Di certo vi è che il paese, uscito solo una quindicina di anni fa da un terribile conflitto ventennale che ha causato la morte di migliaia di persone, la fuga di 1,7 milioni di individui e che ha fatto conoscere al mondo l’odioso fenomeno dei bambini soldato, ora vive in relativa pace e presenta le caratteristiche di uno stato moderno, stabile, con parametri decisivi come Pil (+5,6 per cento previsto per 2023, fonte infomercatiesteri.it, ndr), scolarizzazione, sanità e infrastrutture in netta crescita.

Nessuno si sogna di dire che la popolazione ugandese si trovi ora, improvvisamente, in una specie di Città del Sole di Campanelliana memoria o che le libertà, i diritti, le risposte ai bisogni primari siano garantiti e solidi.

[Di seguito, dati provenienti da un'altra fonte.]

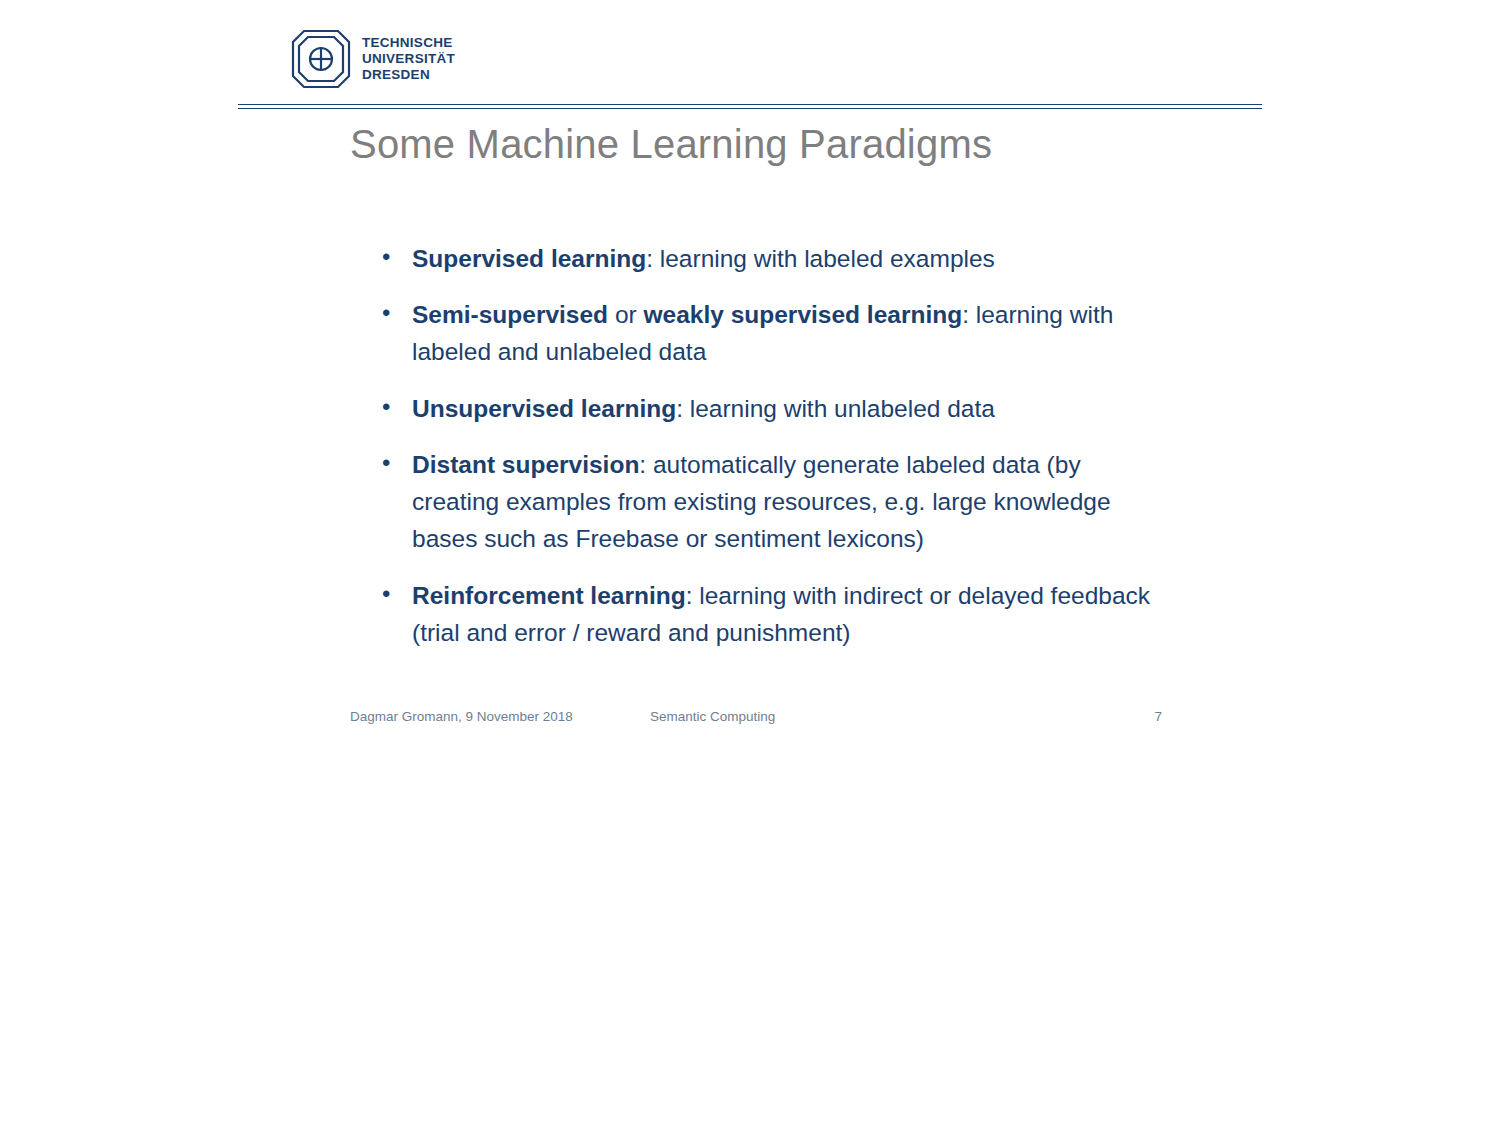TECHNISCHE
UNIVERSITÄT
DRESDEN
Some Machine Learning Paradigms
Supervised learning: learning with labeled examples
Semi-supervised or weakly supervised learning: learning with labeled and unlabeled data
Unsupervised learning: learning with unlabeled data
Distant supervision: automatically generate labeled data (by creating examples from existing resources, e.g. large knowledge bases such as Freebase or sentiment lexicons)
Reinforcement learning: learning with indirect or delayed feedback (trial and error / reward and punishment)
Dagmar Gromann, 9 November 2018 Semantic Computing 7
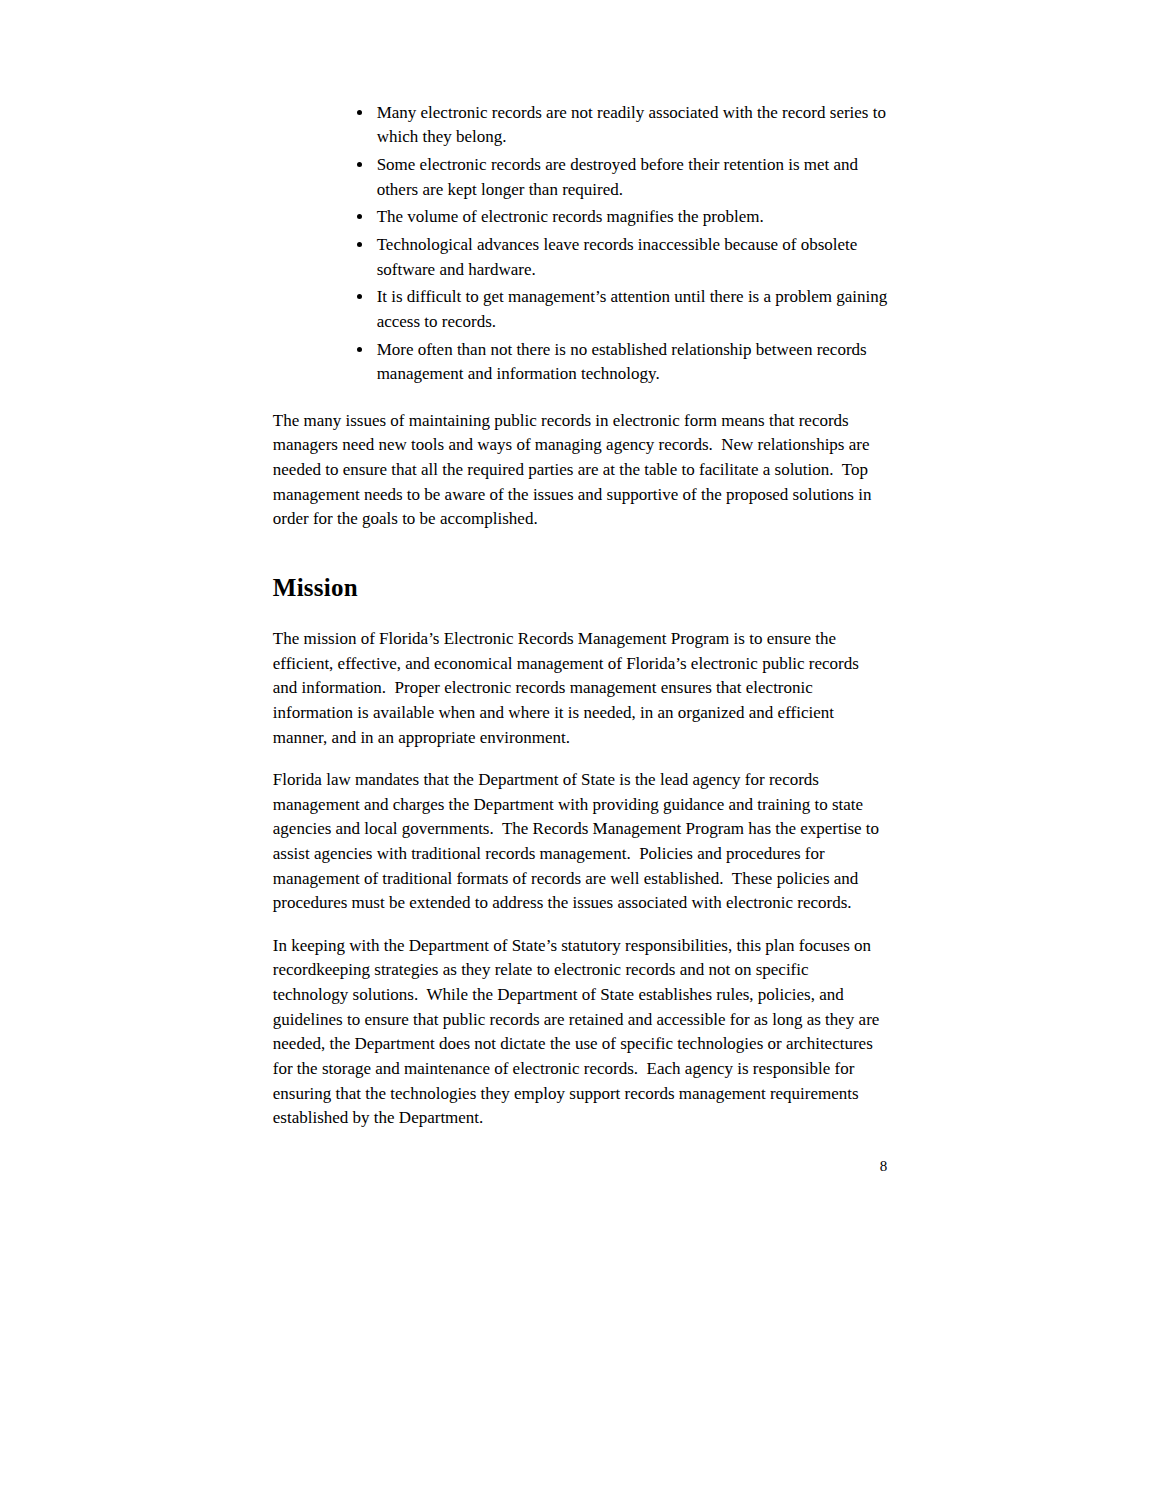Many electronic records are not readily associated with the record series to which they belong.
Some electronic records are destroyed before their retention is met and others are kept longer than required.
The volume of electronic records magnifies the problem.
Technological advances leave records inaccessible because of obsolete software and hardware.
It is difficult to get management’s attention until there is a problem gaining access to records.
More often than not there is no established relationship between records management and information technology.
The many issues of maintaining public records in electronic form means that records managers need new tools and ways of managing agency records. New relationships are needed to ensure that all the required parties are at the table to facilitate a solution. Top management needs to be aware of the issues and supportive of the proposed solutions in order for the goals to be accomplished.
Mission
The mission of Florida’s Electronic Records Management Program is to ensure the efficient, effective, and economical management of Florida’s electronic public records and information. Proper electronic records management ensures that electronic information is available when and where it is needed, in an organized and efficient manner, and in an appropriate environment.
Florida law mandates that the Department of State is the lead agency for records management and charges the Department with providing guidance and training to state agencies and local governments. The Records Management Program has the expertise to assist agencies with traditional records management. Policies and procedures for management of traditional formats of records are well established. These policies and procedures must be extended to address the issues associated with electronic records.
In keeping with the Department of State’s statutory responsibilities, this plan focuses on recordkeeping strategies as they relate to electronic records and not on specific technology solutions. While the Department of State establishes rules, policies, and guidelines to ensure that public records are retained and accessible for as long as they are needed, the Department does not dictate the use of specific technologies or architectures for the storage and maintenance of electronic records. Each agency is responsible for ensuring that the technologies they employ support records management requirements established by the Department.
8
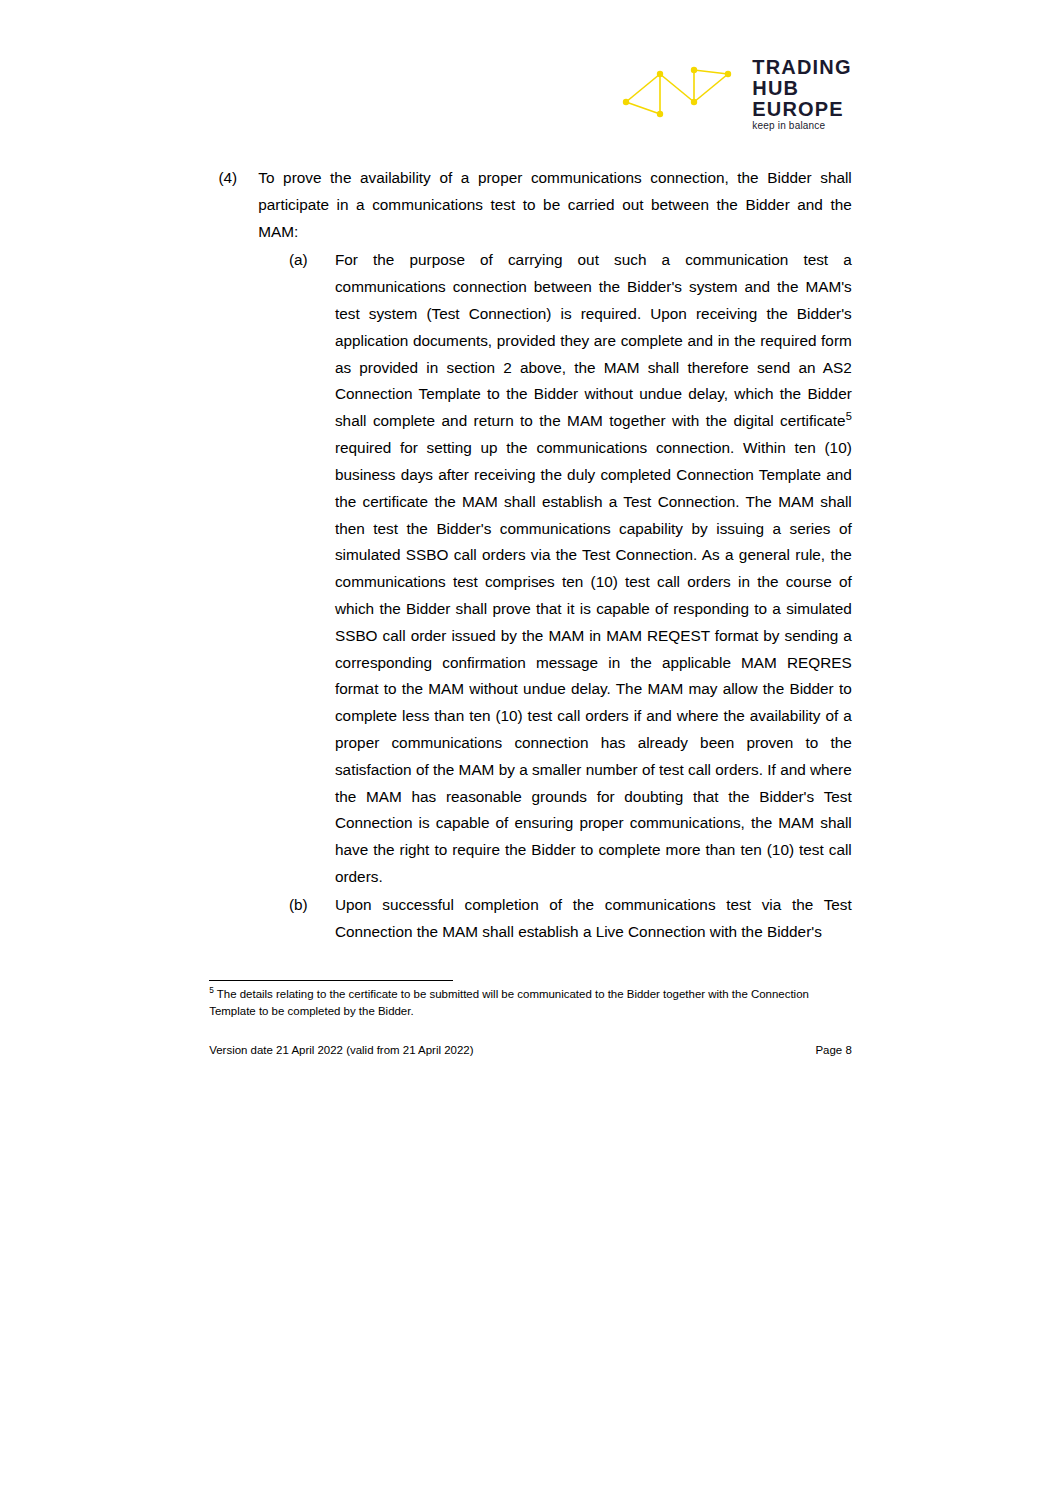TRADING HUB EUROPE keep in balance
(4) To prove the availability of a proper communications connection, the Bidder shall participate in a communications test to be carried out between the Bidder and the MAM:
(a) For the purpose of carrying out such a communication test a communications connection between the Bidder's system and the MAM's test system (Test Connection) is required. Upon receiving the Bidder's application documents, provided they are complete and in the required form as provided in section 2 above, the MAM shall therefore send an AS2 Connection Template to the Bidder without undue delay, which the Bidder shall complete and return to the MAM together with the digital certificate5 required for setting up the communications connection. Within ten (10) business days after receiving the duly completed Connection Template and the certificate the MAM shall establish a Test Connection. The MAM shall then test the Bidder's communications capability by issuing a series of simulated SSBO call orders via the Test Connection. As a general rule, the communications test comprises ten (10) test call orders in the course of which the Bidder shall prove that it is capable of responding to a simulated SSBO call order issued by the MAM in MAM REQEST format by sending a corresponding confirmation message in the applicable MAM REQRES format to the MAM without undue delay. The MAM may allow the Bidder to complete less than ten (10) test call orders if and where the availability of a proper communications connection has already been proven to the satisfaction of the MAM by a smaller number of test call orders. If and where the MAM has reasonable grounds for doubting that the Bidder's Test Connection is capable of ensuring proper communications, the MAM shall have the right to require the Bidder to complete more than ten (10) test call orders.
(b) Upon successful completion of the communications test via the Test Connection the MAM shall establish a Live Connection with the Bidder's
5 The details relating to the certificate to be submitted will be communicated to the Bidder together with the Connection Template to be completed by the Bidder.
Version date 21 April 2022 (valid from 21 April 2022) Page 8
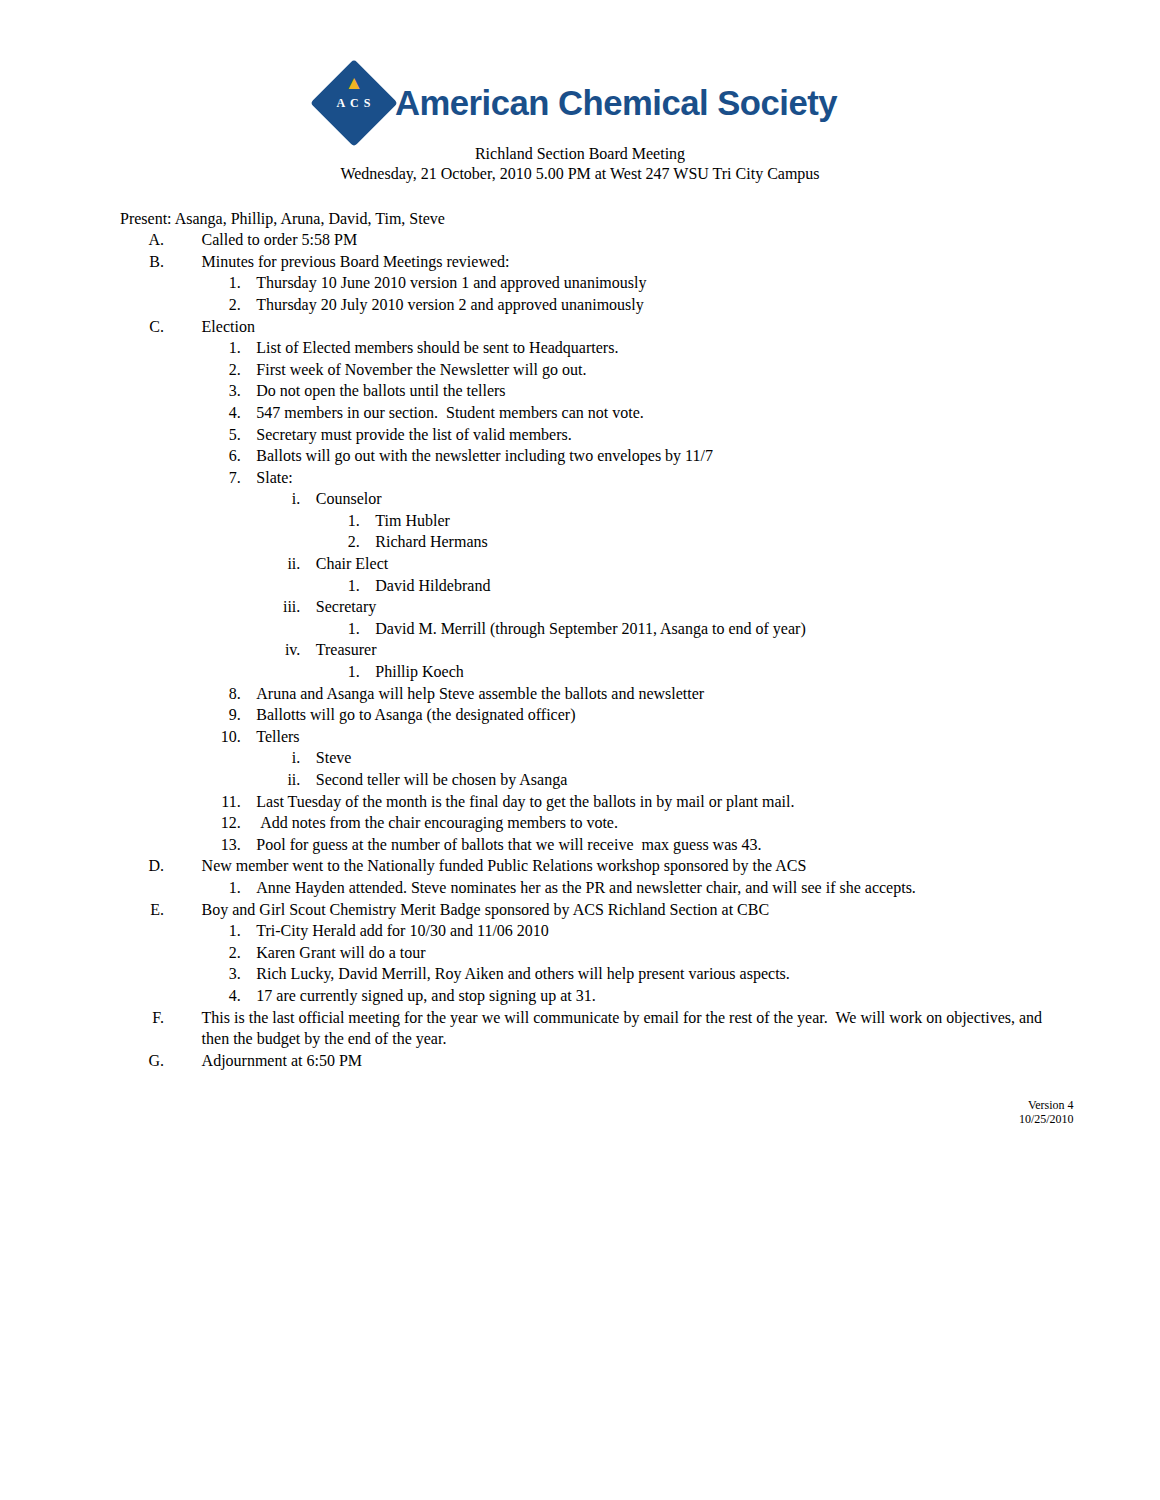▲ A C S American Chemical Society
Richland Section Board Meeting
Wednesday, 21 October, 2010 5.00 PM at West 247 WSU Tri City Campus
Present: Asanga, Phillip, Aruna, David, Tim, Steve
Called to order 5:58 PM
Minutes for previous Board Meetings reviewed:
Thursday 10 June 2010 version 1 and approved unanimously
Thursday 20 July 2010 version 2 and approved unanimously
Election
List of Elected members should be sent to Headquarters.
First week of November the Newsletter will go out.
Do not open the ballots until the tellers
547 members in our section. Student members can not vote.
Secretary must provide the list of valid members.
Ballots will go out with the newsletter including two envelopes by 11/7
Slate:
Counselor
Tim Hubler
Richard Hermans
Chair Elect
David Hildebrand
Secretary
David M. Merrill (through September 2011, Asanga to end of year)
Treasurer
Phillip Koech
Aruna and Asanga will help Steve assemble the ballots and newsletter
Ballotts will go to Asanga (the designated officer)
Tellers
Steve
Second teller will be chosen by Asanga
Last Tuesday of the month is the final day to get the ballots in by mail or plant mail.
Add notes from the chair encouraging members to vote.
Pool for guess at the number of ballots that we will receive max guess was 43.
New member went to the Nationally funded Public Relations workshop sponsored by the ACS
Anne Hayden attended. Steve nominates her as the PR and newsletter chair, and will see if she accepts.
Boy and Girl Scout Chemistry Merit Badge sponsored by ACS Richland Section at CBC
Tri-City Herald add for 10/30 and 11/06 2010
Karen Grant will do a tour
Rich Lucky, David Merrill, Roy Aiken and others will help present various aspects.
17 are currently signed up, and stop signing up at 31.
This is the last official meeting for the year we will communicate by email for the rest of the year. We will work on objectives, and then the budget by the end of the year.
Adjournment at 6:50 PM
Version 4
10/25/2010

Né tantomeno che la gestione della cosa pubblica sia ideale, basti pensare alla repressione lamentata da oppositori politici o dalla comunità Lgbtq, alla durissime politiche imposte alle popolazioni della sub regione del Karamoja, una delle aree meno sviluppate, che, specie negli ultimi dodici mesi, hanno fatto centinaia di morti, o alle gravissime esternazioni del 48enne figlio del presidente Museveni, il generale Muhoozi Kainerugaba, per lungo tempo a capo dei corpi speciali, che crea imbarazzo alla nazione e allo stesso padre a colpi di picconate su Twitter: a ottobre, ad esempio, ha cinguettato un’imminente invasione del vicino Kenya costringendo il padre a togliergli il comando delle forze armate di terra.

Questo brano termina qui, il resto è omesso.